We should know which of these widely divergent forecasts will be closer to reality in the coming year. If production at the Bakken and Eagle Ford shales keep increasing rapidly over the next 12-24 months then perhaps 3 million b/d of oil production or more is possible. However, if the spectacular rate of increase we have seen in the last few years starts to slow, then a peak of tight oil production in the 1-2 million b/d range seems more likely.
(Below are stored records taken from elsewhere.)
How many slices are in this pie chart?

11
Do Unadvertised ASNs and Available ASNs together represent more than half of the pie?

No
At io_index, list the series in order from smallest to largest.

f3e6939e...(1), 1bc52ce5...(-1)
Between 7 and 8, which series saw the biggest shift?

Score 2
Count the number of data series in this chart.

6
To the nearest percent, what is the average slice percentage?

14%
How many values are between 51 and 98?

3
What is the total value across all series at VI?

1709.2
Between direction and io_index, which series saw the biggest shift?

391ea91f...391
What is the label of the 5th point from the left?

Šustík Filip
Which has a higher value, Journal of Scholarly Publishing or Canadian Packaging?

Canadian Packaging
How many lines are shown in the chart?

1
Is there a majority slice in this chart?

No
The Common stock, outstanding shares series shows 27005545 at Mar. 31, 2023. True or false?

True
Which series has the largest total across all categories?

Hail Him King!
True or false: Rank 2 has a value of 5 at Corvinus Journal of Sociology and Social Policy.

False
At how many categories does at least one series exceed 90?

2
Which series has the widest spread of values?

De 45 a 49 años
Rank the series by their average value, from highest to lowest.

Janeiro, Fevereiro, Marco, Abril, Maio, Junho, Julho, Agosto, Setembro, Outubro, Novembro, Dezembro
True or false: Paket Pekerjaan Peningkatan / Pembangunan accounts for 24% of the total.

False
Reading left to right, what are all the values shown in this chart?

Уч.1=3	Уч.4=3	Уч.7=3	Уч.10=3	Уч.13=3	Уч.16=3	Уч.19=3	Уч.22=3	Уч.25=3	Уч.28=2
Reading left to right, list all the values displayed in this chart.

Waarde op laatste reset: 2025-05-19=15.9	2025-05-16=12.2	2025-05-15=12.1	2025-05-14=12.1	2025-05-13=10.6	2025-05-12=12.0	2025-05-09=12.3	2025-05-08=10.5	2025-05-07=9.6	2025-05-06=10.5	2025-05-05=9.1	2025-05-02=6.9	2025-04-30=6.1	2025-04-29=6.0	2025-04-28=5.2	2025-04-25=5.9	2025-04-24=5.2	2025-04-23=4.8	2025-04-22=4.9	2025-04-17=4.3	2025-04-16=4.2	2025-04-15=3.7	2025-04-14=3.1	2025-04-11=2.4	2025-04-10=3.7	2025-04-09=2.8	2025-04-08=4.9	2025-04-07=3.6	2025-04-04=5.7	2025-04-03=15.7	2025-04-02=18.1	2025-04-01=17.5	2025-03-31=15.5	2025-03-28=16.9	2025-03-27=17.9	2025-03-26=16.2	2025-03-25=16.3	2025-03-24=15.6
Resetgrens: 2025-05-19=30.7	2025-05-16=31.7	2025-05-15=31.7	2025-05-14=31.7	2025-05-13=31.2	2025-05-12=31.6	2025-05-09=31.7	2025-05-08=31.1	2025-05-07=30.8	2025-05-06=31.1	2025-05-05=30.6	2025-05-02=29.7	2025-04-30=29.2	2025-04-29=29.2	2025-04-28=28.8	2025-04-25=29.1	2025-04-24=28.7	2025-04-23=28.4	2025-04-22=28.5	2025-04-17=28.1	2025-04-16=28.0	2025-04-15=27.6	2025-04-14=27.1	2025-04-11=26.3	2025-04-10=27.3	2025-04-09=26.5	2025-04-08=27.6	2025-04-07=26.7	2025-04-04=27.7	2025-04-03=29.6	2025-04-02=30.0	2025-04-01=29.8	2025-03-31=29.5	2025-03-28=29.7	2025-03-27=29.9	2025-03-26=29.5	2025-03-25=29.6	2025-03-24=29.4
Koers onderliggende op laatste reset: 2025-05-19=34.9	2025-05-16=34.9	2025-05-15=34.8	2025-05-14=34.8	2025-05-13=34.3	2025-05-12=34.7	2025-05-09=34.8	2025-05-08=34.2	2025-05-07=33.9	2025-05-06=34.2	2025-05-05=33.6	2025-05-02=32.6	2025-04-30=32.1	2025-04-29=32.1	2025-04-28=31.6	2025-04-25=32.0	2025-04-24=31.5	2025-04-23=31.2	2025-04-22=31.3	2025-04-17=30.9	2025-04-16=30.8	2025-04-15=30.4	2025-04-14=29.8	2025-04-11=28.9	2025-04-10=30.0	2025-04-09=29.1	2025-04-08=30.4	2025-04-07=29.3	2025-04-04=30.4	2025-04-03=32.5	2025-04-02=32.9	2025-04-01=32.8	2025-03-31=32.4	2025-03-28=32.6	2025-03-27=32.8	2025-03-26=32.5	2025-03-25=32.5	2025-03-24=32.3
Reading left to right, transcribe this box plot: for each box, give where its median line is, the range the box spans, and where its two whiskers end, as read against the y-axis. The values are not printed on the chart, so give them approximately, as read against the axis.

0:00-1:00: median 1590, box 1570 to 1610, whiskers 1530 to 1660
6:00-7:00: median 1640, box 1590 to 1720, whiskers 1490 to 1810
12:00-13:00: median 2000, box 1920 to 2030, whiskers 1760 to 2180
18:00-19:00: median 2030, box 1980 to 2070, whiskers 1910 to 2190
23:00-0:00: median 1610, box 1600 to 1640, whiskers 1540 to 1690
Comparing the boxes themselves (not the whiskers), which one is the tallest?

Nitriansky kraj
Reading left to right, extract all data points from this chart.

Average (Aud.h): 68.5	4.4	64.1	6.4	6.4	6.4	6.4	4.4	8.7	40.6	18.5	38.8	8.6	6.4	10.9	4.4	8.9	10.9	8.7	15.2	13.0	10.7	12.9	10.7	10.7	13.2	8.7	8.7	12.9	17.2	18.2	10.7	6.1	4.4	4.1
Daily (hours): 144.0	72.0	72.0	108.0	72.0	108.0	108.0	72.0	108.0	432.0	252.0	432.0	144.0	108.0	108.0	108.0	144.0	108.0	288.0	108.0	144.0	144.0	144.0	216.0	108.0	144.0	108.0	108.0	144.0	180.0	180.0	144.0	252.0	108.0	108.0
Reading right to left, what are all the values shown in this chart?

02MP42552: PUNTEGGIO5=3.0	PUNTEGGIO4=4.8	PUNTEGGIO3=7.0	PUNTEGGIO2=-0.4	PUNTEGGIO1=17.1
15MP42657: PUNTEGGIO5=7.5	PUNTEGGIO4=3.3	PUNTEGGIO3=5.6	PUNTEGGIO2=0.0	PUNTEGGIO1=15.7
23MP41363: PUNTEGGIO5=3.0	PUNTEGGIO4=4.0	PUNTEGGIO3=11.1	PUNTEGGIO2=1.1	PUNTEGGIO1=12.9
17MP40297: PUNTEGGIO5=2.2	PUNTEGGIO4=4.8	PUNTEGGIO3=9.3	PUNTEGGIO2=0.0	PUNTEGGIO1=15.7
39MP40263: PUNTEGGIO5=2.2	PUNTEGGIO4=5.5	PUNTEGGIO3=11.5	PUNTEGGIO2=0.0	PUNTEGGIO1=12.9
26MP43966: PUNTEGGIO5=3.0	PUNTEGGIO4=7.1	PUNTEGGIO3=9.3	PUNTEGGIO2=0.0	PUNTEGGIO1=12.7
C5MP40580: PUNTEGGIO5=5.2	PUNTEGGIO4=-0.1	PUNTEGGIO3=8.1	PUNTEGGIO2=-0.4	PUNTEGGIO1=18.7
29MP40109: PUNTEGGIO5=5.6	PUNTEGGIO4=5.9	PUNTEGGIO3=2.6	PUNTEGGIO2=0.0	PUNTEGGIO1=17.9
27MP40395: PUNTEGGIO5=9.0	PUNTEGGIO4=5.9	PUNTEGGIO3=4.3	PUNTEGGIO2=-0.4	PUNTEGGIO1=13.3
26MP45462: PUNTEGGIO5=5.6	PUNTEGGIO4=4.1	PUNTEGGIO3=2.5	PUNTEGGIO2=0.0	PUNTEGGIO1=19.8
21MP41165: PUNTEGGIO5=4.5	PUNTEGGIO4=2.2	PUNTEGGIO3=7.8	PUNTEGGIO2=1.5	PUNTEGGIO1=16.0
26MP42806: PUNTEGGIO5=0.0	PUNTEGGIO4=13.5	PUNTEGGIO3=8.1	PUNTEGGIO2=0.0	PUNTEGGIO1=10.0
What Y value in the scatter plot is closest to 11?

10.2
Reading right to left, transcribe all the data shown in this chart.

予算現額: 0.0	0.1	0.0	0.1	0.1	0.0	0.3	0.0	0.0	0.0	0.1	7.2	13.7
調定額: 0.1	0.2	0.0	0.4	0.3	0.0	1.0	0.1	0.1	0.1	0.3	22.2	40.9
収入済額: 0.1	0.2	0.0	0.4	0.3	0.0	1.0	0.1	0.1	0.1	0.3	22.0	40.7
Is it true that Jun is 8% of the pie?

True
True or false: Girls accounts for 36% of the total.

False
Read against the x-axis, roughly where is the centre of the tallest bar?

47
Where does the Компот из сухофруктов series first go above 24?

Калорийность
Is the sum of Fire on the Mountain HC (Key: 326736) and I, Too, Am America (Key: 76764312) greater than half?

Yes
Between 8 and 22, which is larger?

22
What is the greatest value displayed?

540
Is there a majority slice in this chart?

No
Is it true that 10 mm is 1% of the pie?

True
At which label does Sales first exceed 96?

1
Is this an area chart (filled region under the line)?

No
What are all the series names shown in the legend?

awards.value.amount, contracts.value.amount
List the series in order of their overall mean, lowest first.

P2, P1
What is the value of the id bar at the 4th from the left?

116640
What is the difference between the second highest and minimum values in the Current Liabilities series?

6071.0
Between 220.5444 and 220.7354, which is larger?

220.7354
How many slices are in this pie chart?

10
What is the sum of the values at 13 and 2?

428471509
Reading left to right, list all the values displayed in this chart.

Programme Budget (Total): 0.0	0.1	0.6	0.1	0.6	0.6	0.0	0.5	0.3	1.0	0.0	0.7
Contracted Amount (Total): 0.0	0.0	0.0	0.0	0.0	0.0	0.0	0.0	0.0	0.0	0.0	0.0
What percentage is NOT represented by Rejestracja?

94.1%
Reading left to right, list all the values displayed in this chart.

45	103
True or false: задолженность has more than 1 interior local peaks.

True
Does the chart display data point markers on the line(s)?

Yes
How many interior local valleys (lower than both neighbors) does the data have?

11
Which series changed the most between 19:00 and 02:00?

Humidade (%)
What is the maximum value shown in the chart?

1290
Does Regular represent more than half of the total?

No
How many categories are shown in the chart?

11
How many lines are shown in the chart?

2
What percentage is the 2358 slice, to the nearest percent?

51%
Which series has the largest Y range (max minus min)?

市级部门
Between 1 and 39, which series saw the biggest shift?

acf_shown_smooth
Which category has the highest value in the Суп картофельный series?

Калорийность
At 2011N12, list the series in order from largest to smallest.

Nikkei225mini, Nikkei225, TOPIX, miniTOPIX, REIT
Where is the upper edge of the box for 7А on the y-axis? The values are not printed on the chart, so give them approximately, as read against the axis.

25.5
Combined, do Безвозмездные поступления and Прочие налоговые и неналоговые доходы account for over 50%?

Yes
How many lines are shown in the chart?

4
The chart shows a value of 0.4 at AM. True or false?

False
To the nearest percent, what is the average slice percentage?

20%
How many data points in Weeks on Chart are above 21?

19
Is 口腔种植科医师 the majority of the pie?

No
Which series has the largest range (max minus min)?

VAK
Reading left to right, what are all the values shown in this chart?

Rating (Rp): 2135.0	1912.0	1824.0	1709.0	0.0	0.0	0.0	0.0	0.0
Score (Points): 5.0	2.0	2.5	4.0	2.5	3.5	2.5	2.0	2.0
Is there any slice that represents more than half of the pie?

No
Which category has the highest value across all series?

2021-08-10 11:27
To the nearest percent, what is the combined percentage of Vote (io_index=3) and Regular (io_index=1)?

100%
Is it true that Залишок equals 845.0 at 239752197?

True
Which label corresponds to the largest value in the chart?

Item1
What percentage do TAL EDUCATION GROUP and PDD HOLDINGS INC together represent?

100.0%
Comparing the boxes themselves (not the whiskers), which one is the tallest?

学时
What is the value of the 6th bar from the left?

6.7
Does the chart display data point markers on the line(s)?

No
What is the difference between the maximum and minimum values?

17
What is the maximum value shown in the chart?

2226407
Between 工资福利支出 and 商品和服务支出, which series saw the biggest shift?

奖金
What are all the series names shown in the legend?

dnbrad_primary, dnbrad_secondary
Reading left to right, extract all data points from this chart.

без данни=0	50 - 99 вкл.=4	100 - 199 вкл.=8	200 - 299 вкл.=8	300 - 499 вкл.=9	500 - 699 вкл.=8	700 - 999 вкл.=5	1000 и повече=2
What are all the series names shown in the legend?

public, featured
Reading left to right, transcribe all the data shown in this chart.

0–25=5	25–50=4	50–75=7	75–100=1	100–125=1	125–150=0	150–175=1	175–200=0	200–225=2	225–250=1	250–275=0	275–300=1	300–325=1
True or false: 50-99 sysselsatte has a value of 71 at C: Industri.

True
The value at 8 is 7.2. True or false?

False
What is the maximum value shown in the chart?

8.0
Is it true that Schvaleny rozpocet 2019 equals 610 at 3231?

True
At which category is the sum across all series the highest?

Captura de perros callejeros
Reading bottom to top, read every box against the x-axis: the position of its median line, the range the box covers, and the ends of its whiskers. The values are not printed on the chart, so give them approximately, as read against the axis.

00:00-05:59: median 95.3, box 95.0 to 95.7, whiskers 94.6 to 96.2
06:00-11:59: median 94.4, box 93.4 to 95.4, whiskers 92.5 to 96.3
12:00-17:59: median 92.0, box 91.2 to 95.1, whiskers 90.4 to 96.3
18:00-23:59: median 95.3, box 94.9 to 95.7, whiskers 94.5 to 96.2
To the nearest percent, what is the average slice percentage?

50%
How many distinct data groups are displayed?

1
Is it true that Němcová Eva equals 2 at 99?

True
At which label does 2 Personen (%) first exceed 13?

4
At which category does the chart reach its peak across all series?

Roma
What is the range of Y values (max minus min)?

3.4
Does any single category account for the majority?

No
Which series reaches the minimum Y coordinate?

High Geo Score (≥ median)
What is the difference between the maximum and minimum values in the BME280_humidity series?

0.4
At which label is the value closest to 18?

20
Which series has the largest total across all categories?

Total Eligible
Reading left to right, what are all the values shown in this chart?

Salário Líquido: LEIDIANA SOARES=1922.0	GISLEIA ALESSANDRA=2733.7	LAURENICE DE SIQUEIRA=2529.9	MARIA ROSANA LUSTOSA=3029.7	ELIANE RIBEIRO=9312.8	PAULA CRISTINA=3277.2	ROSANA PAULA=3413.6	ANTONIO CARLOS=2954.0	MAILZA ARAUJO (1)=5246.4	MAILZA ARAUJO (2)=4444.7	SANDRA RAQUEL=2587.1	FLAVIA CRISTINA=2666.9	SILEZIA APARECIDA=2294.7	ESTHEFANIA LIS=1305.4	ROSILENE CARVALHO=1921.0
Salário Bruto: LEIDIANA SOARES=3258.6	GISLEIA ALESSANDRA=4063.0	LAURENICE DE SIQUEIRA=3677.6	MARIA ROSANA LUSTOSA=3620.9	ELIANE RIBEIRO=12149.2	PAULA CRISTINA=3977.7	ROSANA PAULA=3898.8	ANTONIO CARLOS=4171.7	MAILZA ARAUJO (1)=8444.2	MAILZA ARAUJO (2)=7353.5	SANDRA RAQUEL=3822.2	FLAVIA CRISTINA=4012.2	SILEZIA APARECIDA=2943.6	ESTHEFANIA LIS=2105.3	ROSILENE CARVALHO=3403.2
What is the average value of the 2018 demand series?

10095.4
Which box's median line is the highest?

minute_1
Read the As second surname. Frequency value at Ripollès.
Another question that bears on the question of how much tight oil will be available in coming years is just how much a tight oil well costs to drill and how much oil can be recovered from each. Here the estimates are widely divergent with the pessimists talking about costs in excess of $10 million per well and breakeven costs in the area of $85 a barrel. The optimists say it costs $6 – 7 million to drill and frack a tight oil well and that breakeven costs are in the area of $40-50 a barrel. If these numbers are true, then drillers should be making lots of money; if, however, the marginal breakeven cost is close to what tight oil can be sold for, then drilling should start slowing soon.





  • EIA reports crude oil field production and crude oil field production with lease condensate (the liquids that separate at the well head). Natural gas liquids which are separated from natural gas in the first refining step are reported as a sub heading under Other Liquids. Its a red herring to suggest that EIA is reporting natural gas liquids as crude oil.

    The first horizontal hydraulically fractured well in ND was drilled in 2005 and developed in 2006. It was drilled next to a previously drilled dry hole. Since that time, the number of wells drilled per year has increased exponentially. Improvement in all other measures of productivity have at least been linear with increased learning experience drilling the wells. In a time of exponential growth, you need to examine the increase in production for the month divided by the number of wells brought on line during that same period. With that analysis, new wells are producing at a rate closer to 500 barrels per day. Similarly, you would never analyze the first half of the wells drilled unless it were to show the huge change in numbers when you compare those numbers to the productivity of the second half of the wells drilled. Yes the decay rate is high. But if you pay for a well in the first year of production and then make pure profit for the next 3 to 5 years, the investment perspective changes.

    Final point, the formations change with geography. The shale formations below the major oil reservoirs in Texas appear to be more easily fractured and yield a higher initial production rate. They are a lot closer to existing infrastructure which has been increased to the tune of 900,000 bpd over the last couple of years. The increase capacity has not been sufficient to keep up with the increased production as TX has gone from less than 1.1 million barrels a day to just over 2.0 million bpd in Sept 2012.

    The bottom line is that there has been a growth in the instantaneous product rate in ND of 0.6 million bpd. Similarly there has been a growth in instantaneous product in TX of 0.9 million bpd for a combined 1.5 million bpd. It would not surprise me at all if the total had increased to 2.0 million bpd when the year end numbers are reported in March next year.

  • Further evidence of significant declines in oil production lies in the quarterly 10K and annual reports of all the oil majors. ExxonMobil, Shell, and Chevron, to name a few majors, are all reporting real declines in core oil production. Oil projects throughout the world for the majors now take on extreme risk in and in extreme locations. Cracking open shale formations and cooking tar sands using massive amounts of water along with armies of men and heavy equipment represents solid evidence the low hanging “oil fruit” is now gone. Energy reality will continue to drive this point home and tear to shreds all the nonsense, magical and feel good thinking which is so much a part of the American scene today.